The Old Apple Tree

text and photographs by John Ames

photograph by John Ames

This photograph is of an old apple tree growing on the edge of my brother’s field near Rockport Harbor. A week or so ago, one of its main branches broke in an ice storm and now lies twisted, touching the ground. My brother’s wife will probably get him to cut the tree down this summer as there isn’t much left of it anymore.

The old apple tree doesn’t mind being cut down now. It’s had a long life and even in the day when there was a commercial orchard on the land, the apples it gave the farmer to sell weren’t what made it happy. Making money was fine but what the tree really liked were the times when all the busy chores were done and it stood alone by the edge of the water in the warm sun and listened to the waves rustle the little stones that covered the beach below it.

The tree’s place in the orchard, when there had been one, was at the very bottom of the row nearest the sea and in the fall and spring when the migrating geese were passing through,  a flock of them would sometimes cluster nearby burbling softly to each other as they ate the grass under its branches. When the birds had finished eating, they would settle down in the soft grass and sleep with their heads under a wing. The guard birds stayed awake of course and if all was quiet and no foxes or people were near, they would tell the tree stories of flying all night above storm clouds in the dull silver light of a crescent moon.
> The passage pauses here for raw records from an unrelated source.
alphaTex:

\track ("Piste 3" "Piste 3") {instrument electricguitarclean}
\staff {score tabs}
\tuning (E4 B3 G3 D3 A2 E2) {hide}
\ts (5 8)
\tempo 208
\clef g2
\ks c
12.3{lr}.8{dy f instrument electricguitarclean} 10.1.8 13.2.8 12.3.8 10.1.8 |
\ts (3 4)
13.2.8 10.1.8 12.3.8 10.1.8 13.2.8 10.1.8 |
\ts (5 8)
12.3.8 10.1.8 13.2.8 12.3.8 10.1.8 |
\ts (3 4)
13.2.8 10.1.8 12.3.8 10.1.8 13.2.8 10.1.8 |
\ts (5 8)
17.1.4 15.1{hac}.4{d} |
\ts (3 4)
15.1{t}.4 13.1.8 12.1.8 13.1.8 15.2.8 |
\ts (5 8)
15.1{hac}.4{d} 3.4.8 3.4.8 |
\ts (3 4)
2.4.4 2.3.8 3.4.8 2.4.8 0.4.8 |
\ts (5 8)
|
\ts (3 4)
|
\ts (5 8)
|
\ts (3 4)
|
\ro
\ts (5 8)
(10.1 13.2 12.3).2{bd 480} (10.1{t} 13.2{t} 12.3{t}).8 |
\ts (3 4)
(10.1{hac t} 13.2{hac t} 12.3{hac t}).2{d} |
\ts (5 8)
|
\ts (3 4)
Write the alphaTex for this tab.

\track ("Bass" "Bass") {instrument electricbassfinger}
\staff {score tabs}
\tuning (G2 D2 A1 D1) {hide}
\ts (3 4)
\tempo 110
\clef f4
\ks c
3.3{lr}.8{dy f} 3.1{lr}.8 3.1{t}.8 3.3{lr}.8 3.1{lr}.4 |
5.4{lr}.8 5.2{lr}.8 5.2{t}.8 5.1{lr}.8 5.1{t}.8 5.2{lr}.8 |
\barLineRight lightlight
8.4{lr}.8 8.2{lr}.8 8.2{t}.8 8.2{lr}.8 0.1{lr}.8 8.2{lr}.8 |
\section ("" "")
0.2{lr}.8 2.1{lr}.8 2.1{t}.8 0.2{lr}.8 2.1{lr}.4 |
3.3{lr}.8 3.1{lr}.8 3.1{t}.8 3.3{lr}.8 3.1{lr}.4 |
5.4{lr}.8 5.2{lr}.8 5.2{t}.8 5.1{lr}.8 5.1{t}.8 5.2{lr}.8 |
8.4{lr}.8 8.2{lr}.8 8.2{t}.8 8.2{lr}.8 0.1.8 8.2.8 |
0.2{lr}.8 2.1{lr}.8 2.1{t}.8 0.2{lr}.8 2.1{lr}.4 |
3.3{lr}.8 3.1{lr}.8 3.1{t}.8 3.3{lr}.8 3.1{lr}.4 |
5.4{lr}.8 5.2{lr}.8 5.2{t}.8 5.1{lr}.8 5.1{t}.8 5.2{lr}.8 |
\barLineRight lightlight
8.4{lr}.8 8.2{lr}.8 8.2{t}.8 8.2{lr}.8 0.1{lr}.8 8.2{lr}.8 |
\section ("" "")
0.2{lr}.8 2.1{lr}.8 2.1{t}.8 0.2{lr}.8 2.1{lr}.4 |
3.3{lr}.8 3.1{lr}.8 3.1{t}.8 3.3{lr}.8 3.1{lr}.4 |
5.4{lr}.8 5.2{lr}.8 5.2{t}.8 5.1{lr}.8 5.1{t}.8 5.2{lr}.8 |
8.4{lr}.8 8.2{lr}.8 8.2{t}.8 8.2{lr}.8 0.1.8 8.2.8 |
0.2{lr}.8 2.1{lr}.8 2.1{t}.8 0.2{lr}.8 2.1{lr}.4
In the mid 1800s the farm had been sold to a rich man from Philadelphia as a summer vacation place, then sold again to someone else and finally cut into smaller pieces for yet more summer houses. The tree no longer was expected to make money for anyone and since it wasn’t commercially valuable, it wasn’t fertilized or pruned or sprayed to keep the worms from digging into its wood or fruit. That was OK because the geese still passed through and told stories of their travels and children of the summer people would occasionally come by to try to climb it or even bite into the small wormy bitter apples it still produced.

I’ve known this tree since I first came to Maine in the early 1950s. I was one of those children of summer and I will miss it.